Page-level text extractions:
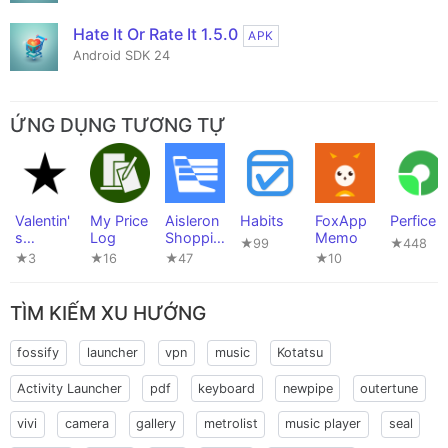
Hate It Or Rate It 1.5.0
APK
Android SDK 24
ỨNG DỤNG TƯƠNG TỰ
Valentin'
My Price
Aisleron
Habits
FoxApp
Perfice
s
Log
Shoppin
Memo
★99
★448
PowerTo
g List
★3
★16
★47
★10
ols #012
TÌM KIẾM XU HƯỚNG
fossify
launcher
vpn
music
Kotatsu
Activity Launcher
pdf
keyboard
newpipe
outertune
vivi
camera
gallery
metrolist
music player
seal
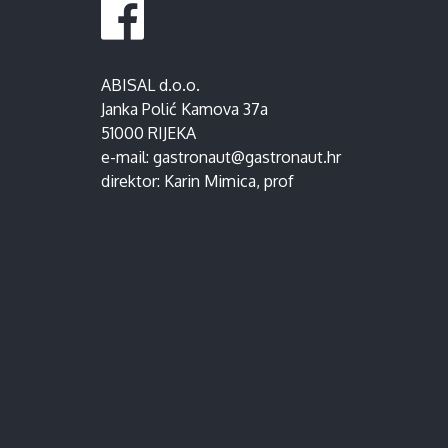
ABISAL d.o.o.
Janka Polić Kamova 37a
51000 RIJEKA
e-mail:
gastronaut@gastronaut.hr
direktor:
Karin Mimica
, prof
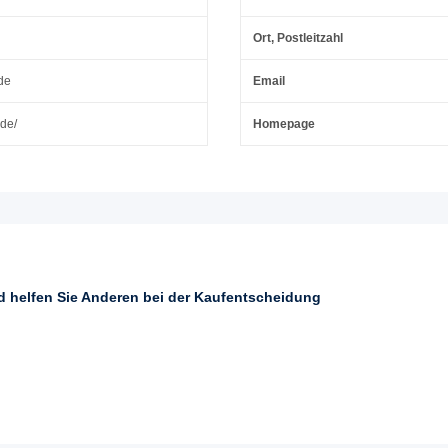
Ort, Postleitzahl
de
Email
.de/
Homepage
nd helfen Sie Anderen bei der Kaufentscheidung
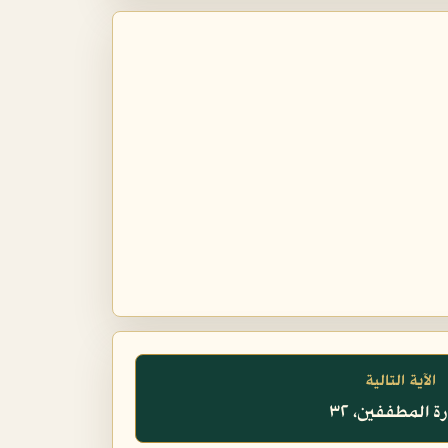
الآية التالية
 المطففين، ٣٢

- PROBLEM
Pictures must be left out of the answer, which should be exactly the lines from the one holding "Janka Polić Kamova 37a" through the last line of the entries above, both included; please add nothing.

- RESULT OF THE EXERCISE
Janka Polić Kamova 37a
51000 RIJEKA
e-mail:
gastronaut@gastronaut.hr
direktor:
Karin Mimica
, prof
Ort, Postleitzahl
de
Email
.de/
Homepage
nd helfen Sie Anderen bei der Kaufentscheidung
الآية التالية
 المطففين، ٣٢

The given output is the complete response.